Step 2: Use De Moivre's Theorem to find $z^3$:
$z^3 = (e^{iA})^3 = e^{i(3A)}$.

Step 3: Convert back to trigonometric form:
$e^{i(3A)} = \cos(3A) + i \sin(3A)$.

Step 4: Expand $z^3$ using binomial expansion:
$z^3 = (\cos A + i \sin A)^3$
$= \cos^3 A + 3i \cos^2 A \sin A - 3 \cos A \sin^2 A - i \sin^3 A$
$= (\cos^3 A - 3 \cos A \sin^2 A) + i (3 \cos^2 A \sin A - \sin^3 A)$.

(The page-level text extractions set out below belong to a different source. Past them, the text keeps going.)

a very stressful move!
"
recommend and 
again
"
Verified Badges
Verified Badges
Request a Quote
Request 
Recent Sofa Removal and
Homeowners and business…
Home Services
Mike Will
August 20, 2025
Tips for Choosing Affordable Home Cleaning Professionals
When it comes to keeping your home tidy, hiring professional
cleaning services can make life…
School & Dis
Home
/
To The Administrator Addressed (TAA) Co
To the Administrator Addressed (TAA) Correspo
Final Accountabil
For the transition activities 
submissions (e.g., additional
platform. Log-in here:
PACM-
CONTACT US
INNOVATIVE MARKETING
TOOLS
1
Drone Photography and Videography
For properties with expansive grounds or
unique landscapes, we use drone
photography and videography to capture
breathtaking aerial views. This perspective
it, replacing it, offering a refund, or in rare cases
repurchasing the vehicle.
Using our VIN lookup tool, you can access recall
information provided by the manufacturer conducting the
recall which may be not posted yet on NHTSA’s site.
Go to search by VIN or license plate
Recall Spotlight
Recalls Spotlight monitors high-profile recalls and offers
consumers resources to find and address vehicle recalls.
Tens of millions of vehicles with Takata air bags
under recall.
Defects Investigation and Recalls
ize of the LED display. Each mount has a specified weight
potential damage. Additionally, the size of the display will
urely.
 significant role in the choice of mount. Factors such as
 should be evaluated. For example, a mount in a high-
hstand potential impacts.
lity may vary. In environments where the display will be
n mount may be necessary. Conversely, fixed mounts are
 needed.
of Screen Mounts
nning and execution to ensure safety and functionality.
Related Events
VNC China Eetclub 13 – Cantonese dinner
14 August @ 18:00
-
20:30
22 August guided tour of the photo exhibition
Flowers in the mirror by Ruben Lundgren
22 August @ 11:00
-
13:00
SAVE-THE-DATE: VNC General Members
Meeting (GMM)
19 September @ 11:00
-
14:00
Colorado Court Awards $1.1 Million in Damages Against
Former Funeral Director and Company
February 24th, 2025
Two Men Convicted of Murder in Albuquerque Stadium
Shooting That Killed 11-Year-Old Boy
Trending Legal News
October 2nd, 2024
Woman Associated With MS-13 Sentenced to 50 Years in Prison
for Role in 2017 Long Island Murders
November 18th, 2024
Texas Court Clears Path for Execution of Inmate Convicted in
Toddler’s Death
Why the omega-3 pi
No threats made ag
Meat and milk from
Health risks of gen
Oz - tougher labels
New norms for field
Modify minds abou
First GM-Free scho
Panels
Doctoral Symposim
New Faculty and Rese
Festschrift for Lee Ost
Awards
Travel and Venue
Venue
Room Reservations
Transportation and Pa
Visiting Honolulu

Step 5: Equate the real parts:
$\cos(3A) = \cos^3 A - 3 \cos A \sin^2 A$.
Using the Pythagorean identity $\sin^2 A = 1 - \cos^2 A$:
$\cos(3A) = \cos^3 A - 3 \cos A (1 - \cos^2 A)$
$= \cos^3 A - 3 \cos A + 3 \cos^3 A$
$= 4 \cos^3 A - 3 \cos A$.

Therefore, the identity $\cos(3A) = 4 \cos^3 A - 3 \cos A$ is verified.